- From: Jerven Bolleman <jerven.bolleman@isb-sib.ch>
- Date: Fri, 13 May 2011 10:01:22 +0200
- To: public-rdf-dawg-comments@w3.org
- Message-ID: <4DCCE552.7000305@isb-sib.ch>
Dear workgroup,
I realized that I might not have been so clear in describing the problem.
Assume that you maintain a publicly available SPARQL endpoint.
You want to support both a HTML view and the official SPARQL formats.
Lets say a user executes the query
SELECT * WHERE {?s ?p ?o}
This will download every triple in your store. In my store this will
mean trying to download 160gb of triples via a single HTTP connection.
This is not likely to work and if it did most browser will crash on the
HTML view.
Therefore I would like to always put a LIMIT on the query to make sure
that the result will match the capabilities of a common HTTP connection.
e.g. default LIMIT 1000
But I do want people to download more than just the first 1000 results
to their query. I just want them to do it in multiple requests that are
likely to complete and not crash their browsers.
So I need pagination i.e. OFFSET. In practical terms this does exactly
what I need (having briefly tested OWLIM and Virtuoso).

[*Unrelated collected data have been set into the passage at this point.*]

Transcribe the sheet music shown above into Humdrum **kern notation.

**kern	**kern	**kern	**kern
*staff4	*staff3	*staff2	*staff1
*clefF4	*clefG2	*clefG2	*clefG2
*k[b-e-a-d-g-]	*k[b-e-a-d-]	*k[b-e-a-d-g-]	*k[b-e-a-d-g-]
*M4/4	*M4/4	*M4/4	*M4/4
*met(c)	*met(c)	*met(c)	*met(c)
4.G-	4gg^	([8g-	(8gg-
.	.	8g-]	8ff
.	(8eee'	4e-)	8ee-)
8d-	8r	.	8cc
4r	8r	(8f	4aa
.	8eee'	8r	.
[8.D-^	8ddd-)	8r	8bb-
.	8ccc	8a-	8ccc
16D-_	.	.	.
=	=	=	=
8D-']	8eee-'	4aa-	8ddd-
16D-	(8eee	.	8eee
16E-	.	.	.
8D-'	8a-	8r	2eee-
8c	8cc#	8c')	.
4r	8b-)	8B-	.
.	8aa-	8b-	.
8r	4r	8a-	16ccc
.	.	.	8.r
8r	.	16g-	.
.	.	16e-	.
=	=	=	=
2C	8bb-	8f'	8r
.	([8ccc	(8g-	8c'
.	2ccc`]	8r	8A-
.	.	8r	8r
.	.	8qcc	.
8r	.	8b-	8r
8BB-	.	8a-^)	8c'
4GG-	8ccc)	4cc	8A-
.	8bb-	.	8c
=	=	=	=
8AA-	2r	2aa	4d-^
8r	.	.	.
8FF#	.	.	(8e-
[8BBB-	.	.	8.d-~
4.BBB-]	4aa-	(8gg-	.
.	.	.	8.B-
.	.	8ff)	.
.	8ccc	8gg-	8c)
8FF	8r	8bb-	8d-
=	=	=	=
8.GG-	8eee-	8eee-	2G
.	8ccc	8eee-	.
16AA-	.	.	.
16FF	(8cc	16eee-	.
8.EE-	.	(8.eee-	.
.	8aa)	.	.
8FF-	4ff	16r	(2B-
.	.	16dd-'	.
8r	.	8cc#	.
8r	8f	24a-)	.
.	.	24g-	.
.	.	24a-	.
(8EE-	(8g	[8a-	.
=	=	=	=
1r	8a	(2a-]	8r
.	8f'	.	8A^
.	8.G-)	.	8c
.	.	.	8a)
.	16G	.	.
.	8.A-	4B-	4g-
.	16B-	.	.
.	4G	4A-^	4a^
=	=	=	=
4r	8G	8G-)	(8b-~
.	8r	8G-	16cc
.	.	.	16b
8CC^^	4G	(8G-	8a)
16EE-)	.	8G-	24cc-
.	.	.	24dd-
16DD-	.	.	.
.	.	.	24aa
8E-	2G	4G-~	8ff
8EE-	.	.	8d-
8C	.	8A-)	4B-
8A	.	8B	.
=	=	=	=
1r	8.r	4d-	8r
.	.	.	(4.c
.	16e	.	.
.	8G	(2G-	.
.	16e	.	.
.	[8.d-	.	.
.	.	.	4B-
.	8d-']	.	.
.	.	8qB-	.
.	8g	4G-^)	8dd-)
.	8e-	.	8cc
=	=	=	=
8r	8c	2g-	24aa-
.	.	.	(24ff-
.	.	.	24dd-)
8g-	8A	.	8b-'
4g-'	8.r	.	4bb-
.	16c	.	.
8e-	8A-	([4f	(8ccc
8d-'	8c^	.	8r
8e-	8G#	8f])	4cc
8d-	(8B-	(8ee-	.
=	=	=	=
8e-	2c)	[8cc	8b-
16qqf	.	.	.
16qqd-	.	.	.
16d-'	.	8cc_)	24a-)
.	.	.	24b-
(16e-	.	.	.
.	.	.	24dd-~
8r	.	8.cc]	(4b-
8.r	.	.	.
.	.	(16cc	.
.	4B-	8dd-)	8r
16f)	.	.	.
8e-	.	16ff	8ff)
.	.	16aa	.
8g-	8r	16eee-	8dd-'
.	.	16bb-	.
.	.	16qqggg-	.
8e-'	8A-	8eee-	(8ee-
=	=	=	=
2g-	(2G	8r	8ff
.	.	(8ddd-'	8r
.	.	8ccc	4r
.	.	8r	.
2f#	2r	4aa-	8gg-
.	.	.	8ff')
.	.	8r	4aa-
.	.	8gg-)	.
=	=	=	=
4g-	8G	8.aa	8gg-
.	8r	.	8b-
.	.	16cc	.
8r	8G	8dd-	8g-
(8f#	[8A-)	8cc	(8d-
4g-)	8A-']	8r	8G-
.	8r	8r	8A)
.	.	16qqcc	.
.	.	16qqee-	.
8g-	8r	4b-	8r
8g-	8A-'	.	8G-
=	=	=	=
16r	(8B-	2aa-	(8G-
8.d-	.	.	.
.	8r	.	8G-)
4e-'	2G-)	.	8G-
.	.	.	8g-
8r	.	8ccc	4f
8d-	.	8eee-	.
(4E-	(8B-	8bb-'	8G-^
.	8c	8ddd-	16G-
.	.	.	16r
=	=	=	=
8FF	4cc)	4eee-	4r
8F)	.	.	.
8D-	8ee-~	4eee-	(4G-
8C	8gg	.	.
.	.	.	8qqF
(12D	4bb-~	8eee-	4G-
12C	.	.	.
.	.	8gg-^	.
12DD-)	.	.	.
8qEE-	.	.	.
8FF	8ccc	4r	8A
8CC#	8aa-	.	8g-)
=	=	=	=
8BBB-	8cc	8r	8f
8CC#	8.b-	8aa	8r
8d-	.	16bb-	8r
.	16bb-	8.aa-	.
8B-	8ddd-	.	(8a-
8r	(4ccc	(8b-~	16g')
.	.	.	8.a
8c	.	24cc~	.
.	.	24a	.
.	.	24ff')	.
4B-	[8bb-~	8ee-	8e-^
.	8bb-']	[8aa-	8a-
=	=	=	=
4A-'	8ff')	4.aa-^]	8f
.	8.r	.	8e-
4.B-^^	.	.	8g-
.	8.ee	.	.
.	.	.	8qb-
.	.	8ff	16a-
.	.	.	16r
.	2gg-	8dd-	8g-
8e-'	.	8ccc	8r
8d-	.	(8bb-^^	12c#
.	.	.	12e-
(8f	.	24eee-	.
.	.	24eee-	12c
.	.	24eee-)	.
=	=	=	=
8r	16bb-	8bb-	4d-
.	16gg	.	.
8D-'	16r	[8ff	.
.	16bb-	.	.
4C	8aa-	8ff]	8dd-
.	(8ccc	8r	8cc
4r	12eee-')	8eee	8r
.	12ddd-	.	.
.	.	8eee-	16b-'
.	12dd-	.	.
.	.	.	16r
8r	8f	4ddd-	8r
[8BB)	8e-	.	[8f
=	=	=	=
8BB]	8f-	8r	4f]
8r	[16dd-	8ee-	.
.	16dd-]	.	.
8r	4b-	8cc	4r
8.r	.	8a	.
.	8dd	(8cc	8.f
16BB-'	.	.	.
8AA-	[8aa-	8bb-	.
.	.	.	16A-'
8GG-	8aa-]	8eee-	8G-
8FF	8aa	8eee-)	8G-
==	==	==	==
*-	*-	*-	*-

i.e. page 1 SELECT * WHERE {?s ?p ?o} OFFSET 0 LIMIT 1000
page 2 SELECT * WHERE {?s ?p ?o} OFFSET 1000 LIMIT 1000
Until there are no more results. However, this is not specified to work
in the current public draft.
Having the following 2 triples in a store.
<_:1> <lala> "hi"
<_:1> <lala> "by"
The following query
SELECT * WHERE {?s ?p ?o}
Can evaluate to either a)
<_:1> <lala> "hi"
<_:1> <lala> "by"
or b)
<_:1> <lala> "by"
<_:1> <lala> "hi"
i.e. ordering is random but all results are returned.
The following query, assume the implementation always returns ordering a)
SELECT * WHERE {?s ?p ?o} OFFSET 0 LIMIT 1
Can return
<_:1> <lala> "hi"
And in the same store it is valid to return this for
SELECT * WHERE {?s ?p ?o} OFFSET 1 LIMIT 1
As well.
So while the chunks are small I am not guaranteed to get all valid
results. I need to add an ORDER BY clause. However, I can't without
changing the query as you can not add ORDER BY *. Nor is this always
desired because ORDER BY actually means that you need to ORDER the
results. This can be very expensive relative to executing the query.
Therefore, I would define OFFSET more specifically.
When a implementation returns a result set for a query. Then it should
do so in a deterministic manner. i.e. executing the same query twice on
a store with constant data will return results in the same order.
The OFFSET parameter is then interpreted as discard the first X results
that a the same query without OFFSET would have generated.
This means that for a query A with N results. The concatenation results
of queries A OFFSET 0..N LIMIT 1 is equal to the result of the query A.
Regards,
Jerven Bolleman
P.S. the original source of this discussion is.
http://answers.semanticweb.com/questions/9456/jena-pagination-for-sparql
On 05/12/2011 04:32 PM, Jerven Bolleman wrote:
> Dear workgroup,
>
> I was recently made aware that there is no easy way to get a guaranteed working pagination.
>
> i.e. QUERY OFFSET 0 LIMIT 5 page 1
> QUERY OFFSET 5 LIMIT 5 page 2
> QUERY OFFSET 10 LIMIT 5 page 3
>
> Without adding an ORDER BY clause. Adding any kind of ORDER BY clause would be enough to ensure pagination worked. I would therefore like to see an ORDER BY * or ORDER BY ANY option. To ensure that the results come in some implementation specific order and that this can be used to show all possible results.
>
> Trying a few public current SPARQL implementations. With ORDER BY * showed that this is currently not implemented. Although pagination with OFFSET and LIMIT without an ORDER BY clause seems to work as a naive user (e.g. me) would expect. Meaning that for current SPARQL implementers it is no work at all other than dealing with a slightly different SPARQL grammar.
>
> Pagination guaranteed to succeed would then be
>
> i.e. QUERY OFFSET 0 LIMIT 5 ORDER BY ANY page 1
> QUERY OFFSET 5 LIMIT 5 ORDER BY ANY page 2
> QUERY OFFSET 10 LIMIT 5 ORDER BY ANY page 3
>
> The other option is to expand the description of the OFFSET clause. For example the use of the OFFSET clause should guarantee that query results come back in a consistent order.
>
> I hope this concern makes sense.
>
> Regards,
> Jerven
>
>
Received on Friday, 13 May 2011 08:02:01 UTC